A ₹10,000 SIP for 15 years → ~₹63 lakhs from ₹18 lakhs invested.
Patience, discipline, and consistency matter more than chasing quick wins.
6. Seasonal Plays Can Add Value
PSU banks, defence, and infrastructure outperformed in the last 18 months. Riding such themes can add returns—but only if tracked, analysed, and exited on time.
Disclaimer: If you cannot actively manage sectors, stick to diversified mutual funds. Blindly chasing momentum is riskier than doing nothing.
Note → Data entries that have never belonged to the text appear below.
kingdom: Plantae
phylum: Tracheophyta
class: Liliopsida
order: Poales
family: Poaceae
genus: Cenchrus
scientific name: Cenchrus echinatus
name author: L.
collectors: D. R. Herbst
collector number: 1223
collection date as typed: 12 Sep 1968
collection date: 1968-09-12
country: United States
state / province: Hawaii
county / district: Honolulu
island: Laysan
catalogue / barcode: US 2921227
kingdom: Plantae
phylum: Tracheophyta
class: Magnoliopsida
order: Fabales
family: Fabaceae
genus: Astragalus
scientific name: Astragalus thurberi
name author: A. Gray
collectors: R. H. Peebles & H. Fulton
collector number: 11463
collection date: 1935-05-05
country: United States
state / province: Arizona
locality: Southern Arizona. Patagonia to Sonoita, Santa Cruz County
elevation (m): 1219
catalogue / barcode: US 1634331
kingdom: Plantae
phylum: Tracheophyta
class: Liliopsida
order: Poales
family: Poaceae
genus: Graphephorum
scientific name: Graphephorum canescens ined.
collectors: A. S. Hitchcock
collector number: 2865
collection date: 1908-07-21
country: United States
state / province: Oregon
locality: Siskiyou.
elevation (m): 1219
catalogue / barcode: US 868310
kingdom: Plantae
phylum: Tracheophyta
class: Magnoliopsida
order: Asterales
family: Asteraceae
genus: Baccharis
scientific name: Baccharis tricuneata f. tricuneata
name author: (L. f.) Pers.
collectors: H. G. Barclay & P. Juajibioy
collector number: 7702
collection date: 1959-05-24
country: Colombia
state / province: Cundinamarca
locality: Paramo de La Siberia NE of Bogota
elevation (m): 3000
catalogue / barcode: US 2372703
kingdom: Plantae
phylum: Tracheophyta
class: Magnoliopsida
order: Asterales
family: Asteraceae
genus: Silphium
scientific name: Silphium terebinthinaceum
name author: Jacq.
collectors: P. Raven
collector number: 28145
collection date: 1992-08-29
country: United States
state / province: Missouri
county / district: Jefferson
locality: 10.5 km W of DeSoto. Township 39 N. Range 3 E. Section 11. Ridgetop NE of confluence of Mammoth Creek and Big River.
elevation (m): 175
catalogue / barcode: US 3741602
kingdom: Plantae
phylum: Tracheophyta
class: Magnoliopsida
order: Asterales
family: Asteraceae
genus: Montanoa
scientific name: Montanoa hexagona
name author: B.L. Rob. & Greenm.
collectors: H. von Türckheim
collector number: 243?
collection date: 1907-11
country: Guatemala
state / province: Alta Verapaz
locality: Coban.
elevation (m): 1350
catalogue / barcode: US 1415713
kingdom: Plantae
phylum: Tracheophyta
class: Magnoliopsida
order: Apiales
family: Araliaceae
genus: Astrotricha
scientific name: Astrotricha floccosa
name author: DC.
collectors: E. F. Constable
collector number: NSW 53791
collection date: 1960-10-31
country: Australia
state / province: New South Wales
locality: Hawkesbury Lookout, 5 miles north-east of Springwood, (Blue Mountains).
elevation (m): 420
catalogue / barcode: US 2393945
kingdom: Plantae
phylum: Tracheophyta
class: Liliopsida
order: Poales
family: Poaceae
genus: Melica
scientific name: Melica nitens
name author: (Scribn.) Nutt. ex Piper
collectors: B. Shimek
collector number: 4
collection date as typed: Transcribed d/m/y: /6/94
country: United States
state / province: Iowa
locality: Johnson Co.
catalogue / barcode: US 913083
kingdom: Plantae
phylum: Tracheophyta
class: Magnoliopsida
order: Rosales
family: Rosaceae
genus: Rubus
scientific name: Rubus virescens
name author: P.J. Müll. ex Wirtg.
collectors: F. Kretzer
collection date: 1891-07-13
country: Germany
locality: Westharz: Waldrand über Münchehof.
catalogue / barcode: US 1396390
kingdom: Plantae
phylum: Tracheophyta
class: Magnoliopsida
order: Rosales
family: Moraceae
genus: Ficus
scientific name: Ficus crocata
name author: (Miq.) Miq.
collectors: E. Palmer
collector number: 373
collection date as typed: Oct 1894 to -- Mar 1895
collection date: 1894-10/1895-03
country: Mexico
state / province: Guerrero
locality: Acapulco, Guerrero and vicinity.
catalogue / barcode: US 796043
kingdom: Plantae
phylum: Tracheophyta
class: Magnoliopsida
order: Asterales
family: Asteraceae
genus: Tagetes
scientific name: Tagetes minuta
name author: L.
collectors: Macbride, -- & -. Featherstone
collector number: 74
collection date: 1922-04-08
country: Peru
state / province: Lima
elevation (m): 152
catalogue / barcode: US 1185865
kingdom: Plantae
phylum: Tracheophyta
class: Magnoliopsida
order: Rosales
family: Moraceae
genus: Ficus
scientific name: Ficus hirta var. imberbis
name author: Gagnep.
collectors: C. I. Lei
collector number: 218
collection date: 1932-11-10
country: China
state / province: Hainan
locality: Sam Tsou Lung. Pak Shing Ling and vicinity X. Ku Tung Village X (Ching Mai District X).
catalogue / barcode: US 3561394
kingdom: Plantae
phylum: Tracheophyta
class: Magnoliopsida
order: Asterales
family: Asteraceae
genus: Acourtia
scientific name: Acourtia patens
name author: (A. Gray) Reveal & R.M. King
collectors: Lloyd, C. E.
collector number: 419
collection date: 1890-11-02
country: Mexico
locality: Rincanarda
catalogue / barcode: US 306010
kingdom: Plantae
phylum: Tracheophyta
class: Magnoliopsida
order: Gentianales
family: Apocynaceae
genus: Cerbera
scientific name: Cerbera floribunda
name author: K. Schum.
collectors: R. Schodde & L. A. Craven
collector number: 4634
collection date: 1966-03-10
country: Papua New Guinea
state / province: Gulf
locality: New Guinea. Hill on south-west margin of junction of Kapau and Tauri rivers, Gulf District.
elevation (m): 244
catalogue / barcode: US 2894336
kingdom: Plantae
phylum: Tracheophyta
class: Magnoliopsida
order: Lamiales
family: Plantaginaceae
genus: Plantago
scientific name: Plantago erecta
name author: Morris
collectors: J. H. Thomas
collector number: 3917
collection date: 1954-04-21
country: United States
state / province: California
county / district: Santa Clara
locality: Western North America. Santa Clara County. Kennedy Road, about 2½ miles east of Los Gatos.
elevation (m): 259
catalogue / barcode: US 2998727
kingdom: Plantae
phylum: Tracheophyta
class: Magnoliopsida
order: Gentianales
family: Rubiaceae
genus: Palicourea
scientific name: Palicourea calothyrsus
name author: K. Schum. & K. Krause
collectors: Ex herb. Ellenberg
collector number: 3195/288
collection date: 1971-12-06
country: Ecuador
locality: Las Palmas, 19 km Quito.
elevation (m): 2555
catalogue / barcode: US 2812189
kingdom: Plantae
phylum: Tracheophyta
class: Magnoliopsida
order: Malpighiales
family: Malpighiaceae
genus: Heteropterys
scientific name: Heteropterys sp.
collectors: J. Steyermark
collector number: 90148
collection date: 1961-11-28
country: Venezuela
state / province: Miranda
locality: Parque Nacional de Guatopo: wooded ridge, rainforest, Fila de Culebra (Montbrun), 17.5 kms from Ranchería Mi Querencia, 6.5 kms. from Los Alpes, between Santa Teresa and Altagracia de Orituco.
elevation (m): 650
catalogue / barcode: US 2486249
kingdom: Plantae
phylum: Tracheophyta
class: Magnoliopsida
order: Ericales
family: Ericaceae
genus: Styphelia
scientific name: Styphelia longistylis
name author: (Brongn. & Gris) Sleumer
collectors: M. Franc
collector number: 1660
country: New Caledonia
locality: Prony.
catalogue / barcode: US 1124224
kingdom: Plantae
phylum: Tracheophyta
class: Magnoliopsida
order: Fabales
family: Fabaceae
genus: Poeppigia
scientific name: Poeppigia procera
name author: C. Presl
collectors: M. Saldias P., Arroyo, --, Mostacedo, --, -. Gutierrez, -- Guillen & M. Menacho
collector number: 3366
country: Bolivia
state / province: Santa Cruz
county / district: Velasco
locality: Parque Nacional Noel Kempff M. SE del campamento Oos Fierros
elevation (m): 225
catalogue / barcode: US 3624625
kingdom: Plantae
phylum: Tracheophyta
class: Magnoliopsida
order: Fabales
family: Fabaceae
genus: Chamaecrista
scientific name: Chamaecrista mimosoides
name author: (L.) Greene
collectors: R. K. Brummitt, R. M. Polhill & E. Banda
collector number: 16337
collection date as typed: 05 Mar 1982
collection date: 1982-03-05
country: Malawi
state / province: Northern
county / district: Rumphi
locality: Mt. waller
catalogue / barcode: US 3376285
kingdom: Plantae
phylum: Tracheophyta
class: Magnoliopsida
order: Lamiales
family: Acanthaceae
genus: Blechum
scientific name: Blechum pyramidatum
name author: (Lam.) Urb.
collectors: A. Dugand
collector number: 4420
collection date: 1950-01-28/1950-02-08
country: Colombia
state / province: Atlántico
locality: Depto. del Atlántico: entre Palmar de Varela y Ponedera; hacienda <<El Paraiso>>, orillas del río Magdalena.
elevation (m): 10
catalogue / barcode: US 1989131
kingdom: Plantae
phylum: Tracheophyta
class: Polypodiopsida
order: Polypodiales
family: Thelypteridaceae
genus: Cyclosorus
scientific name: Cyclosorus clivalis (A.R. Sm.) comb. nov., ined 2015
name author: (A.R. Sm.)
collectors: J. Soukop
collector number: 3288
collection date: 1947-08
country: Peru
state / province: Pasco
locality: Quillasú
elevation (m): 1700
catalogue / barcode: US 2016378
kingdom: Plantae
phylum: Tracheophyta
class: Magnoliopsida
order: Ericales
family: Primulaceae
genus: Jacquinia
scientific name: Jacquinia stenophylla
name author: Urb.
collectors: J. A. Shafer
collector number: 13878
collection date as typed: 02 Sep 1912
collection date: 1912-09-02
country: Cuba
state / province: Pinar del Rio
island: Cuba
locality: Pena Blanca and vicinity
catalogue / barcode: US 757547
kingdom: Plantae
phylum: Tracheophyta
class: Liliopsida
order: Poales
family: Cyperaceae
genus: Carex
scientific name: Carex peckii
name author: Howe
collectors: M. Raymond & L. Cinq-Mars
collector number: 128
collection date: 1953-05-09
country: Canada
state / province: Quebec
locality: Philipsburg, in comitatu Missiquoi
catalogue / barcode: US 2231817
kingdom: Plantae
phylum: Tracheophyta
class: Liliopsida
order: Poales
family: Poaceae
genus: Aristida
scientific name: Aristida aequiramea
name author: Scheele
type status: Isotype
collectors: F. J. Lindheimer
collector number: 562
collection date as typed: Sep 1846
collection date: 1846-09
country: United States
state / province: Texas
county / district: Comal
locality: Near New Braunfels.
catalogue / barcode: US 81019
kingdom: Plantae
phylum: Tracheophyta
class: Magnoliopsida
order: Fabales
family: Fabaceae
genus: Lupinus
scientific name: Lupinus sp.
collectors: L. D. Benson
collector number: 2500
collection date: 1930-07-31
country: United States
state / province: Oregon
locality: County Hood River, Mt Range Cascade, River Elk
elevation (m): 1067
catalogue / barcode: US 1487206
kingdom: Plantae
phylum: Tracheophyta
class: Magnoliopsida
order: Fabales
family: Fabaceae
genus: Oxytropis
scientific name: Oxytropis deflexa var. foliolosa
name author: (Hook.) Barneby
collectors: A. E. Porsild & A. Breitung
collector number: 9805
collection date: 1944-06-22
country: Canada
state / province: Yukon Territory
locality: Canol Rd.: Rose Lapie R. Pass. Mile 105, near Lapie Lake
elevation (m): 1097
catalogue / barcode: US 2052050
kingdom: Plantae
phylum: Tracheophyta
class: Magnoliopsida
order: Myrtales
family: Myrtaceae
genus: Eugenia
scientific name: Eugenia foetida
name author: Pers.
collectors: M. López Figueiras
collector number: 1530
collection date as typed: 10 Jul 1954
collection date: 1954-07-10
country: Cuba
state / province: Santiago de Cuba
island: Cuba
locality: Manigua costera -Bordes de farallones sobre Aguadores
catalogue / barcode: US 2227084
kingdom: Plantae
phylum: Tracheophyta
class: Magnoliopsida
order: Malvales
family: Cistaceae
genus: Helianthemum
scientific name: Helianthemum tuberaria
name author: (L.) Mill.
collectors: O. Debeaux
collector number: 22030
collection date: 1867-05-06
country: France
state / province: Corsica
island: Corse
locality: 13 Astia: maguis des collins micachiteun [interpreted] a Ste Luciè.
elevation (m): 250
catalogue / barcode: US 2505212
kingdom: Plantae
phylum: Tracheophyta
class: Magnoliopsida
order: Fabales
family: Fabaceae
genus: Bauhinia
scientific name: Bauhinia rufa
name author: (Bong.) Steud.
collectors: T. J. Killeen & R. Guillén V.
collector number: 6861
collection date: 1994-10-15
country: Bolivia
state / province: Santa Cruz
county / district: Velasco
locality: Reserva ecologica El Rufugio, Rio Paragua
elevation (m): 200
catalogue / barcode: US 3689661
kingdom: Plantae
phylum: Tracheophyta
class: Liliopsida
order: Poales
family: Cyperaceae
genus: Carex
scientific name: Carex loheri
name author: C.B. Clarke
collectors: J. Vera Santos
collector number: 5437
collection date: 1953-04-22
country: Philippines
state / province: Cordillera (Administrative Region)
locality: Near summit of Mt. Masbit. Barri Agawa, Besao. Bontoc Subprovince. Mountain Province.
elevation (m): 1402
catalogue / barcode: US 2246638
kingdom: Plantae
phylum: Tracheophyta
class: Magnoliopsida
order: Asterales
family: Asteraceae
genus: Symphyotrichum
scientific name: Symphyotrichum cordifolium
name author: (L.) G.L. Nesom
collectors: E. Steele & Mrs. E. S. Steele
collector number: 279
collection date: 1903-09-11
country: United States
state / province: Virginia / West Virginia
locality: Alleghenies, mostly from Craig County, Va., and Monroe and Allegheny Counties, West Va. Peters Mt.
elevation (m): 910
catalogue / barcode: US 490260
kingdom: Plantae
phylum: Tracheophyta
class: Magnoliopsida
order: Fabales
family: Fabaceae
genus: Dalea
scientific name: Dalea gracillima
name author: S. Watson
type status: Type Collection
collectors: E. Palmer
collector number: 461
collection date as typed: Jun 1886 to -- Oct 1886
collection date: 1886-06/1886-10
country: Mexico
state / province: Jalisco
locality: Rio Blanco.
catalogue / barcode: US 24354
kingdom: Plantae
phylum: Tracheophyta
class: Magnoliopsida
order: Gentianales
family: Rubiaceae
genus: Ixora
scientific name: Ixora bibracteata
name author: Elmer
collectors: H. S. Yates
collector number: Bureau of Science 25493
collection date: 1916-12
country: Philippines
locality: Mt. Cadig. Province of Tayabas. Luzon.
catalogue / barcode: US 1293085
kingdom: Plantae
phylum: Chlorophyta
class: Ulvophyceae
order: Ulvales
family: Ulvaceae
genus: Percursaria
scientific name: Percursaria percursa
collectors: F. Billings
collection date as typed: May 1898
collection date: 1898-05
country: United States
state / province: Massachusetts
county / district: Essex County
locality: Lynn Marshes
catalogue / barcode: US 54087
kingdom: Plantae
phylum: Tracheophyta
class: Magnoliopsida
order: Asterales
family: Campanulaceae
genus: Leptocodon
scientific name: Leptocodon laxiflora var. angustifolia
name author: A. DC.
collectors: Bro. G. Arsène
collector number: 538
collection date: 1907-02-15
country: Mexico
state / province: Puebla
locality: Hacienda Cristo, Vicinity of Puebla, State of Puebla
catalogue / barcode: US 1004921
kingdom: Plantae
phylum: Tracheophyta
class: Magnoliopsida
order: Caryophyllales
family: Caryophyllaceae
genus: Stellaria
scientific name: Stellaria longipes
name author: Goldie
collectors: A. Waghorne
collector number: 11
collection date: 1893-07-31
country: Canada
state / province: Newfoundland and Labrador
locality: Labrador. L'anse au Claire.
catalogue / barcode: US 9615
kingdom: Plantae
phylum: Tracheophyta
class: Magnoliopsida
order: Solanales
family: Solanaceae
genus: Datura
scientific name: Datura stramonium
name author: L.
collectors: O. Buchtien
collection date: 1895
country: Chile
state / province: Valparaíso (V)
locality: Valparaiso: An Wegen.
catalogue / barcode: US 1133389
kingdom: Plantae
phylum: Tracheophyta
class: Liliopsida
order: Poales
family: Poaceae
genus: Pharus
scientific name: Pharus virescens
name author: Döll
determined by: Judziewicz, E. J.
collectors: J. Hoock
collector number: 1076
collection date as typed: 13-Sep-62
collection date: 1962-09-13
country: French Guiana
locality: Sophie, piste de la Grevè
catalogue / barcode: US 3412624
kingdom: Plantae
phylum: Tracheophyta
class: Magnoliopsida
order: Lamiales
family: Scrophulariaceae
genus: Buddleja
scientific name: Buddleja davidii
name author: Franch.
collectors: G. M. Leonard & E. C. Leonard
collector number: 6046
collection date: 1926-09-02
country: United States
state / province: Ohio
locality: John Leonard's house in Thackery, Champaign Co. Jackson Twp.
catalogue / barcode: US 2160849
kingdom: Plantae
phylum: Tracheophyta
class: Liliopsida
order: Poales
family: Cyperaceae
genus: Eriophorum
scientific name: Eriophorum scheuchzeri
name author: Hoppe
7. Insurance is an Investment Too
With medical inflation at 14%, one hospitalisation can wipe out years of returns. Insurance should not be seen as a tax-saving tool—it’s a core part of your financial plan, just like equity, debt, and gold.
Final Word
Yes, 2025 is testing investor patience. But volatility isn’t new—it comes and goes. What matters is whether your portfolio is anchored in:
Risk awareness
Consistency (SIPs/discipline)
Smart diversification
Realistic expectations
Adequate insurance
Stick to these, and you’ll navigate the noise while creating long-term wealth.